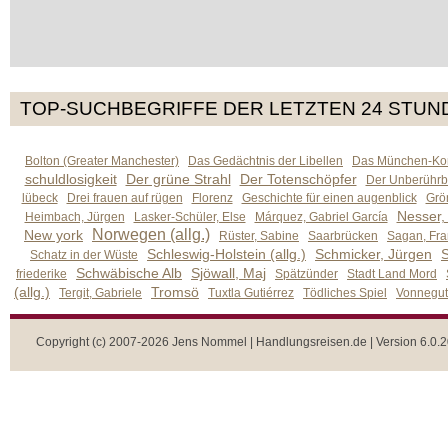
TOP-SUCHBEGRIFFE DER LETZTEN 24 STUN
Bolton (Greater Manchester)
Das Gedächtnis der Libellen
Das München-Kom
schuldlosigkeit
Der grüne Strahl
Der Totenschöpfer
Der Unberührb
lübeck
Drei frauen auf rügen
Florenz
Geschichte für einen augenblick
Grön
Nesser,
Heimbach, Jürgen
Lasker-Schüler, Else
Márquez, Gabriel García
Norwegen (allg.)
New york
Rüster, Sabine
Saarbrücken
Sagan, Fra
Schleswig-Holstein (allg.)
Schmicker, Jürgen
S
Schatz in der Wüste
Schwäbische Alb
Sjöwall, Maj
friederike
Spätzünder
Stadt Land Mord
(allg.)
Tromsö
Tergit, Gabriele
Tuxtla Gutiérrez
Tödliches Spiel
Vonnegut,
Copyright (c) 2007-2026 Jens Nommel | Handlungsreisen.de | Version 6.0.2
☆ ☆ ☆ ☆
Problem =>
Update the data above so that "Firenze" takes the place of "Florenz" everywhere it occurs, keeping every other line and character the same. Leave the pictures out of your answer.

Response to this task =>
TOP-SUCHBEGRIFFE DER LETZTEN 24 STUN
Bolton (Greater Manchester)
Das Gedächtnis der Libellen
Das München-Kom
schuldlosigkeit
Der grüne Strahl
Der Totenschöpfer
Der Unberührb
lübeck
Drei frauen auf rügen
Firenze
Geschichte für einen augenblick
Grön
Nesser,
Heimbach, Jürgen
Lasker-Schüler, Else
Márquez, Gabriel García
Norwegen (allg.)
New york
Rüster, Sabine
Saarbrücken
Sagan, Fra
Schleswig-Holstein (allg.)
Schmicker, Jürgen
S
Schatz in der Wüste
Schwäbische Alb
Sjöwall, Maj
friederike
Spätzünder
Stadt Land Mord
(allg.)
Tromsö
Tergit, Gabriele
Tuxtla Gutiérrez
Tödliches Spiel
Vonnegut,
Copyright (c) 2007-2026 Jens Nommel | Handlungsreisen.de | Version 6.0.2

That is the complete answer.